__DOCUMENT EXCERPT__.
Segment Open
When Housing and Jobs Become Health Care

Viewpoint

skyline of Salt Lake City, Utah, where the headquarters for Intermountain Health are located

As defined by the U.S. Department of Health and Human Services’ Healthy People 2030 framework, social determinants of health are “the conditions in the environments where people are born, live, learn, work, play, worship, and age that affect a wide range of health, functioning, and quality-of-life outcomes and risks.” Access to food, housing, education, and economic opportunity can have profound impacts on our health, regardless of our interactions with the hospitals, clinics, doctors, and nurses who comprise what we traditionally identify as “health care.” Because of this, health care systems are starting to recognize that what happens within their walls only accounts for a small fraction of improving the overall health of their patients.

This relationship became particularly relevant to Intermountain Health in 2016, when the Affordable Care Act (ACA) imposed new criteria for health care systems to maintain their non-profit status. Originally founded as a network of 15 hospitals by the Church of Jesus Christ of Latter-day Saints, Intermountain Health was established as an independent, secular, non-profit organization in 1975 with the mandate to become a “model health care system.”

Today, Intermountain is still based in Salt Lake City, Utah, but it has grown to 33 hospitals and 385 clinics in seven states across the intermountain west. Having changed our mission statement in 2014 to “Helping people live the healthiest lives possible,” Intermountain’s goal of focusing on value-based care — and not simply the fee-for-service reimbursement model — aligned with the ACA mandate. As a result, addressing social determinants of health became part of the organizational strategy to make the communities around us healthier.

In 2018, we launched a $12 million demonstration project called the Utah Alliance for the Determinants of Health (the Alliance). We partnered with the Children’s Hospital of Philadelphia Policy Lab and two counties within Utah to explore how a health care system could co-produce interventions including social needs screenings and coordinated referrals to existing community organizations. From this work, we also identified several key areas where a health system might be able to affect positive change in the local community.
Segment Closed
__PROBLEMS AND TASKS__.
- a) According to the viewpoint on housing and jobs as health care, how many hospitals and clinics does Intermountain have today?
- b) Reproduce the viewpoint's text between "skyline of Salt" and "of their patients.", inclusive.

__INFORMATION__.
Segment Open
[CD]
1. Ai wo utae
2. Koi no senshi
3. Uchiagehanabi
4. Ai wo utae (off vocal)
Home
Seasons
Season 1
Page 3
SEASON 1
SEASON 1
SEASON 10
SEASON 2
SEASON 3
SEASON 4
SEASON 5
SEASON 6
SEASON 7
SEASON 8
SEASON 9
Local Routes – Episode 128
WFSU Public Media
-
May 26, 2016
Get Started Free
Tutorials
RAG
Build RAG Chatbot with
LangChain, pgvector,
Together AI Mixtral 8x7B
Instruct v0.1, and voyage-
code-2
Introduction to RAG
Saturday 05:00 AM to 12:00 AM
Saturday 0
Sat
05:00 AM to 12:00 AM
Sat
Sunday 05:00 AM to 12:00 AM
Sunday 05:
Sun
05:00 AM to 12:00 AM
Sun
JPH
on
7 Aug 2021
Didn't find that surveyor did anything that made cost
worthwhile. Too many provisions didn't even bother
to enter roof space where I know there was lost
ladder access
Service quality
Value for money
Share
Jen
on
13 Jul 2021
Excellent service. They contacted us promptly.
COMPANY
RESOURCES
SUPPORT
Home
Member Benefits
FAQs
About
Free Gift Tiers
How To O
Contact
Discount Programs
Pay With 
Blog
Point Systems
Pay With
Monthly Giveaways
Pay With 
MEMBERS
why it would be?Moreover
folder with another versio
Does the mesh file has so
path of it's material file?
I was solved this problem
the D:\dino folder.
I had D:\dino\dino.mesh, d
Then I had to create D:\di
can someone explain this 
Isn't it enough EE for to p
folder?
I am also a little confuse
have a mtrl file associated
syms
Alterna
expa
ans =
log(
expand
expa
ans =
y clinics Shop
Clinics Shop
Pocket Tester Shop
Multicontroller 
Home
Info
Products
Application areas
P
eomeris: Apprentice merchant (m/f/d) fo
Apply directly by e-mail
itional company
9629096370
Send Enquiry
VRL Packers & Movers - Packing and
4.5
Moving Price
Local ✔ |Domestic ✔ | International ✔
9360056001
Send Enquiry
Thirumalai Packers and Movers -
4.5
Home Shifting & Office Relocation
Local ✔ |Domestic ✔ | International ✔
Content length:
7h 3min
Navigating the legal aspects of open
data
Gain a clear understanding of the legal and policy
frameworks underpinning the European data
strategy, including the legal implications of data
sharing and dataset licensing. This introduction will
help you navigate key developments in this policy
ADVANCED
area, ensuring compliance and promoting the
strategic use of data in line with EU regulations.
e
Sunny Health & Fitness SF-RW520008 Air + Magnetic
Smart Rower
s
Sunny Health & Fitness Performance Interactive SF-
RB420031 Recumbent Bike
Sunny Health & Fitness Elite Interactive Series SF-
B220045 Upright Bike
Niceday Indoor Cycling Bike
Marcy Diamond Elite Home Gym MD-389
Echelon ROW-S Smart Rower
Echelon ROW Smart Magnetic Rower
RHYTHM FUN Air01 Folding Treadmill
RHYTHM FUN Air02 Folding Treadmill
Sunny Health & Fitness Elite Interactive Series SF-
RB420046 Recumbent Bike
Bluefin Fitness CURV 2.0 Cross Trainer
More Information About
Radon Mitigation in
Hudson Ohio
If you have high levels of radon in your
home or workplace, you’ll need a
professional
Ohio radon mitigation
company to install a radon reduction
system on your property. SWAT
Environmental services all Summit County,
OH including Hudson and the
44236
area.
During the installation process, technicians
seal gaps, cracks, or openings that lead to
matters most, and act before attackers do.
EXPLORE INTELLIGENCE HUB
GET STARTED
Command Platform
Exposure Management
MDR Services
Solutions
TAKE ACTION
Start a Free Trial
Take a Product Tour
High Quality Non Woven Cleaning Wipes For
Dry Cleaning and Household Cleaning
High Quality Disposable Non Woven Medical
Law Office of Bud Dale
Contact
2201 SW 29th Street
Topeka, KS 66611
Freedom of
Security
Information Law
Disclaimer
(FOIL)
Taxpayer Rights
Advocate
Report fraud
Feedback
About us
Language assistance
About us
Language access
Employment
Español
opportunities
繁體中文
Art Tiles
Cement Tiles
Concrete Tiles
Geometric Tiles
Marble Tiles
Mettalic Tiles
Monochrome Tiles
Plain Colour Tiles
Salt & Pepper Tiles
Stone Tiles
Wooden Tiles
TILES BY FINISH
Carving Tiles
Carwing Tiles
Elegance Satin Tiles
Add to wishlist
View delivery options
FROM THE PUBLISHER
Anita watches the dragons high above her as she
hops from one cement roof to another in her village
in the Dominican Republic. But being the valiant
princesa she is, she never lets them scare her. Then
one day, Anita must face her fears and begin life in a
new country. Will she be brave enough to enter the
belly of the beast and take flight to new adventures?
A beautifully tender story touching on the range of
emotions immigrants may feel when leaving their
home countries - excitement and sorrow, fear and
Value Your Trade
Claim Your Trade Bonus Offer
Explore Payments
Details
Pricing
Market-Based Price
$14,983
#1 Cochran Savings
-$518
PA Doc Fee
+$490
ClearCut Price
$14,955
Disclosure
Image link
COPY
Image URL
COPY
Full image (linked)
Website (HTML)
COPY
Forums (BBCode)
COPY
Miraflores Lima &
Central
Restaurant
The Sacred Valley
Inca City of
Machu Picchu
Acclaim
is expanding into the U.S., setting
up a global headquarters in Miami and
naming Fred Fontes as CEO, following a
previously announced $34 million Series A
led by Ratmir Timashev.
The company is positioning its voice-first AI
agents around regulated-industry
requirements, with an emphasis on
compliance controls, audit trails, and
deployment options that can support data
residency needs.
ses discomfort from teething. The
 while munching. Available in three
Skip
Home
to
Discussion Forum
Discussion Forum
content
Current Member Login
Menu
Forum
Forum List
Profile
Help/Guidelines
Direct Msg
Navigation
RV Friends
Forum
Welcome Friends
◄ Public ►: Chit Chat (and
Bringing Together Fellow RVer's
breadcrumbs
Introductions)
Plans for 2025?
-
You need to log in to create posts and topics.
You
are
Segment Closed
__ANSWER SECTION__.
- a) 33 hospitals and 385 clinics

- b)
skyline of Salt Lake City, Utah, where the headquarters for Intermountain Health are located

As defined by the U.S. Department of Health and Human Services’ Healthy People 2030 framework, social determinants of health are “the conditions in the environments where people are born, live, learn, work, play, worship, and age that affect a wide range of health, functioning, and quality-of-life outcomes and risks.” Access to food, housing, education, and economic opportunity can have profound impacts on our health, regardless of our interactions with the hospitals, clinics, doctors, and nurses who comprise what we traditionally identify as “health care.” Because of this, health care systems are starting to recognize that what happens within their walls only accounts for a small fraction of improving the overall health of their patients.